Unfortunately, it did not get into many hands and it came to the point that Palm was bought by Hewlett-Packard in the middle of 2010 with a vision of potential success not only in the field of mobile phones, but also notebooks. CEO Leo Apotheker stated that webOS will be on every HP computer sold starting in 2012.

In February of this year, new models of smartphones with webOS were presented, now under the HP brand, and a very promising TouchPad tablet was also presented, together with them, a new version of the operating system bringing several interesting novelties.

A month ago, the new devices went on sale, but they sold very little. Developers didn't want to write apps for devices that "nobody" had, and people didn't want to buy devices for which "nobody" wrote apps. First there were several discounts from the original prices to match the competition, now HP has decided that their ambitions are probably lost for good and the announcement has been made that none of the current webOS devices will have a successor.

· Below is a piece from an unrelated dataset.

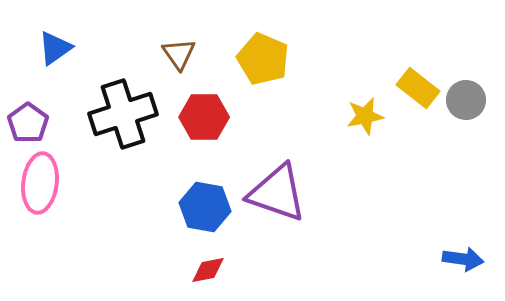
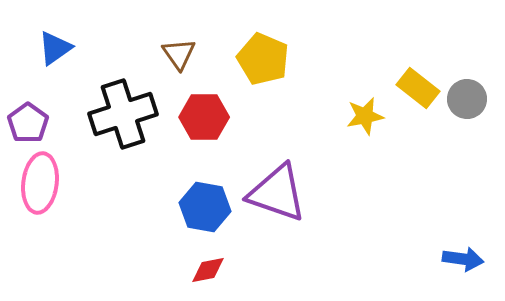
gray circle: moved 1 px right, 1 px up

It is undoubtedly a great pity, because at least the TouchPad was technologically an equal opponent to its competitors, in some aspects even surpassing the others.

In addition to the announcement of the death of webOS, it was also mentioned that in the computing sphere, HP will mainly focus on the enterprise sphere. The division that produces consumer devices is therefore expected to be sold. We can only sadly state that the companies that stood at the birth of IT and computers are disappearing and slowly becoming only encyclopedic terms.